PROBLEM TO WORK ON
From the entries below, copy exactly the lines from the one that contains "left eye: (497, 80)" through the one that contains "right shoulder: (205, 148)", both included, and only those.

:: ENTRIES PROVIDED ::

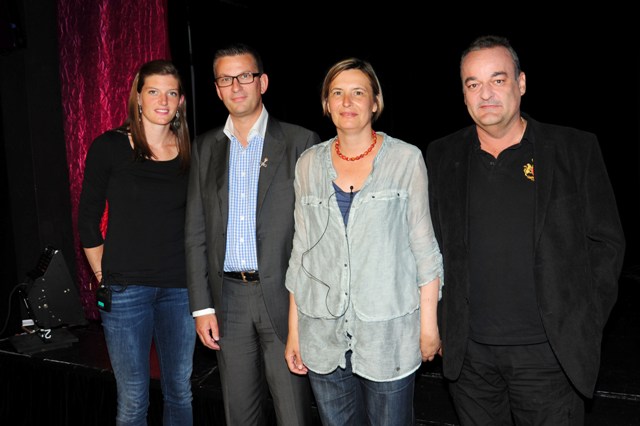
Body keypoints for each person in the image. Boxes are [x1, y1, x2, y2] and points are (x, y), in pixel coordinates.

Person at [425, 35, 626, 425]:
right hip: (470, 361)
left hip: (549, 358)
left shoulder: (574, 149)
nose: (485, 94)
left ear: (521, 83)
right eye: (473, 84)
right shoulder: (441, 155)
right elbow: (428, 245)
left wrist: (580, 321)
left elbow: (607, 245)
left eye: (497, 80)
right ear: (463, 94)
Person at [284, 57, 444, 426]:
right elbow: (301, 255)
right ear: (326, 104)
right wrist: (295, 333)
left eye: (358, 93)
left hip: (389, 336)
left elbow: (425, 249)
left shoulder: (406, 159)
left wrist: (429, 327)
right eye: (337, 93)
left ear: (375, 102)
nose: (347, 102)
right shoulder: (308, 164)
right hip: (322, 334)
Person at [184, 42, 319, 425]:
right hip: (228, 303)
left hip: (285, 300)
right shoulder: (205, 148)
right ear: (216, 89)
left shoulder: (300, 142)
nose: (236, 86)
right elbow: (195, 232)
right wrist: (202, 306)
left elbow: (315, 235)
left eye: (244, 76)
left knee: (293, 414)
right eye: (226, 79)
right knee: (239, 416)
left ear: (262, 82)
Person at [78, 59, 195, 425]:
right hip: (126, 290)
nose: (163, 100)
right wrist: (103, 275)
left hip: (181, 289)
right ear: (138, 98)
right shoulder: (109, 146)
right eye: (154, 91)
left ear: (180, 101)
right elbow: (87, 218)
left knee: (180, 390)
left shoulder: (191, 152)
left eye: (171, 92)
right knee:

:::

EXERCISE RESPONSE
left eye: (497, 80)
right ear: (463, 94)
Person at [284, 57, 444, 426]:
right elbow: (301, 255)
right ear: (326, 104)
right wrist: (295, 333)
left eye: (358, 93)
left hip: (389, 336)
left elbow: (425, 249)
left shoulder: (406, 159)
left wrist: (429, 327)
right eye: (337, 93)
left ear: (375, 102)
nose: (347, 102)
right shoulder: (308, 164)
right hip: (322, 334)
Person at [184, 42, 319, 425]:
right hip: (228, 303)
left hip: (285, 300)
right shoulder: (205, 148)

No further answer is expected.